Resonance Structures and Delocalization HL Only
Quick Notes:
- Resonance occurs when a molecule or ion has more than one valid Lewis structure with different positions for double bonds.
- The actual structure is a resonance hybrid – a blend of all possible resonance forms.
- Electrons are delocalized across more than two atoms in the molecule.
- We show resonance structures with double-headed arrows (↔) between forms.
- Resonance structures have the same arrangement of atoms, only electron positions differ.
- Common examples include O3, NO3−, benzene (C6H6).
- Delocalization reduces bond length differences and stabilizes the molecule.
Full Notes:
What Are Resonance Structures?
Resonance structures are different valid Lewis structures for the same molecule or ion, where:
- Atoms stay in the same positions
- Electron pairs (especially double bonds) are in different positions
These structures represent the same molecule, not different forms. The actual molecule is a resonance hybrid, meaning the bonding is a mixture of the possible forms.

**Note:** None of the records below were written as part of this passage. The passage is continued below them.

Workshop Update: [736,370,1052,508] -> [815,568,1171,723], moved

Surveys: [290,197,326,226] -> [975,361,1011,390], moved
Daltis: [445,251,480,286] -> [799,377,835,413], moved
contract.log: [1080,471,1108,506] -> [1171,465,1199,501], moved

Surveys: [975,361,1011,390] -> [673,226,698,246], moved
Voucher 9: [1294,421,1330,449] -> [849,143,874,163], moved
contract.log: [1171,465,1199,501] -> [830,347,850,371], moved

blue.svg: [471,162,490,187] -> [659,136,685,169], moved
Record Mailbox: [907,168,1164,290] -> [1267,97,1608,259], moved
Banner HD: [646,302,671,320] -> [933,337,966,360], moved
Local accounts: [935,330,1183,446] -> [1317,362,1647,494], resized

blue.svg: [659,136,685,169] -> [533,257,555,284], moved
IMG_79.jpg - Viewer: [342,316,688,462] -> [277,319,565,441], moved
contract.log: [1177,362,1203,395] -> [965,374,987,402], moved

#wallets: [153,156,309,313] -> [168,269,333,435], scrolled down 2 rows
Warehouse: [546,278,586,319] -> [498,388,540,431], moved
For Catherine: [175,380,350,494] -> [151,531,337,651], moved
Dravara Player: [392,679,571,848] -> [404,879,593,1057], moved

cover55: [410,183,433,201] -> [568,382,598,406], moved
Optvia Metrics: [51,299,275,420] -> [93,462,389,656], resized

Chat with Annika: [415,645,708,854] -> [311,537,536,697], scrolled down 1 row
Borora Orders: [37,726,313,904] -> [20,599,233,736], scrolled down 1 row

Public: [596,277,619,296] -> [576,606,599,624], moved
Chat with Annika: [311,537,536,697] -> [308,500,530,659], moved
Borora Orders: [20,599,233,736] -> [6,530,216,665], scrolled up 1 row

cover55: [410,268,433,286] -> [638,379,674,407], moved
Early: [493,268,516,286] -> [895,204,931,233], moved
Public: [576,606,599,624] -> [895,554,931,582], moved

Delocalization of Electrons
In resonance structures, π (pi) electrons are delocalized (spread over multiple atoms). This creates partial bonding across the delocalized region, resulting in equal bond lengths and increased stability.
Delocalization helps explain unusual bond lengths, stability of polyatomic ions, and the special nature of aromatic compounds like benzene.
Common examples include ozone, carboante ions and benzene.
Example Ozone (O3)
Two valid structures: one double bond between the left O and middle O, or between the middle O and right O. Actual structure: a resonance hybrid where both O–O bonds are intermediate in length and strength.
Example Carbonate ion (CO32−)
Three resonance structures, each with one C=O and two C–O− bonds. In the hybrid all C–O bonds are equivalent in length and strength.
Example Benzene (C6H6)
Six carbon atoms form a ring with alternating single and double bonds. The resonance hybrid has delocalized electrons forming a stable aromatic ring.
Drawing and Recognising Resonance
When drawing resonance structures:
- Use square brackets around resonance structures for ions
- Connect the structures with double-headed arrows (↔)
- Only electron positions change – atom positions stay fixed
Why Are Oxygen and Ozone Dissociated by Different Wavelengths of Light?
Oxygen (O2) and ozone (O3) absorb different wavelengths of light due to differences in their bonding and electron delocalisation.
The oxygen-oxygen bond in O2 is a true double bond, making it shorter and stronger than the bonds in ozone.
In ozone (O3), bonding is delocalised because of resonance. Instead of one single and one double bond, ozone forms a resonance hybrid where both oxygen-oxygen bonds are identical, with bond order between a single and a double bond.
As a result, ozone has no pure O=O double bond, but two longer, weaker bonds than in O2. This makes ozone easier to break, so it absorbs lower-energy (longer wavelength) UV light than oxygen.
In short, the greater delocalisation in ozone reduces the bond strength, explaining why it absorbs different light compared to O2.
Summary
- Resonance structures show different valid Lewis forms of the same molecule with different electron placements.
- The actual structure is a resonance hybrid with delocalized electrons.
- Delocalization explains equal bond lengths and greater molecular stability.
- Examples include O3, NO3−, and benzene.
- Ozone absorbs longer wavelength UV light than O2 because its bonds are weaker due to delocalization.